-- Supplied text --
......

I may be wrong but my prediction of a strong El Nino in 2015 still stands:
http://astroclimateconnection.blogspot.com.au/2014/11/evidence-that-strong-el-nino-events-are_13.html

Joe Bastardi
Reply to  Ian Wilson
April 10, 2015 12:04 pm

Think you are right Ian. Already better linkage in overall pattern, but this will peak and weaken back toward the enso3.4 centered Modoki event. Look for a major flip to much colder enso areas and off west coast of US in coming 2-3 years. Overall pattern Atlantic, where Gray/Klotzbach AMO metric already turning cold, and the Pacific is similar to late 1950s. The temp drop in the wake of this in 16-17 ( globally) should exceed that of the previous enso events in 06-07 and 09-10. Expect a massive push by AGW agenda on this event this year. Its more Super-propaganda that is coming BTW the title of this looks a bit like the title of my post last year trashing the supernino, it was April 13, 2014 as it seems like the CFSV2 loves going wild at this time of the year, though the ECMWF is on board to some extent… I like the JAMSTEC as the best of the modeling, in any case this was on Weatherbell almost a year ago today:
SuperNINOBustalicioushypetoomuchadosis Joe Bastardi Apr 13, 2014
In case you need the word separated
SuperNINO Bustalicious hype too much adosis

Reply to  Joe Bastardi
April 10, 2015 2:10 pm

The Tropical Meteorology Project:
(Dr. Philip J. Klotzbach, Dr. William M. Gray. Colorado State University – CSU)

......

-- Exercise task 1 --
In the El Niño comment thread, which modeling does Joe Bastardi call the best?
-- Exercise task 2 --
Name every forecast model that the El Niño comment thread mentions.

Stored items
......

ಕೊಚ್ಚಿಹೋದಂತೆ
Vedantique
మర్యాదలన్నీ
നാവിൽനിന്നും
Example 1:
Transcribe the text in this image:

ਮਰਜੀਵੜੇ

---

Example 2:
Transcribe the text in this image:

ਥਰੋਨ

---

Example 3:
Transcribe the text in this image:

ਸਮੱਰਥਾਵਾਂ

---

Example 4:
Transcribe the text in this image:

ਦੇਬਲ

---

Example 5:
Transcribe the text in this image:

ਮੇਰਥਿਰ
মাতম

......

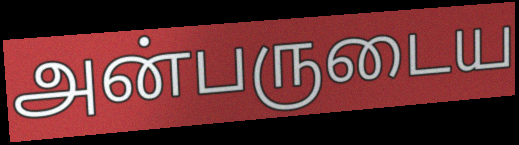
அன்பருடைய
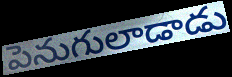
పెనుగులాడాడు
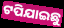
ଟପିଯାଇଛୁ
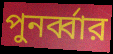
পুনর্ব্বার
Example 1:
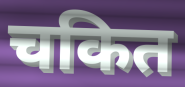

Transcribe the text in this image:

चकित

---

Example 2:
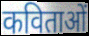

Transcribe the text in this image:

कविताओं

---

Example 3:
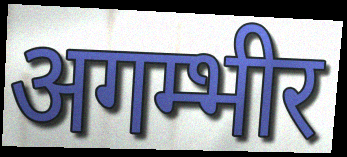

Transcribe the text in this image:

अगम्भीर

......

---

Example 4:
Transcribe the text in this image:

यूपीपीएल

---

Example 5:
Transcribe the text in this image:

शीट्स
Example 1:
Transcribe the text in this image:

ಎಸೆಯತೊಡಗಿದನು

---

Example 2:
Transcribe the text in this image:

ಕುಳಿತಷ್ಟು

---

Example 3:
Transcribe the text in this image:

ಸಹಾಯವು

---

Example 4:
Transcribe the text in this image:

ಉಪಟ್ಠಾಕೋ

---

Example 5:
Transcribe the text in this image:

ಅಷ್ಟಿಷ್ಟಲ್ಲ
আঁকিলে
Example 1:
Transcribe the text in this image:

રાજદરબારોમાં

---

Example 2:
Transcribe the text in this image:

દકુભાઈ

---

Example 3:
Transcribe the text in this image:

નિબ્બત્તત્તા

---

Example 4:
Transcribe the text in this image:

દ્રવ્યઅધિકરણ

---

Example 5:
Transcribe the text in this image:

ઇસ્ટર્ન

......

-- Output 1 --
The JAMSTEC

-- Output 2 --
CFSV2, ECMWF, JAMSTEC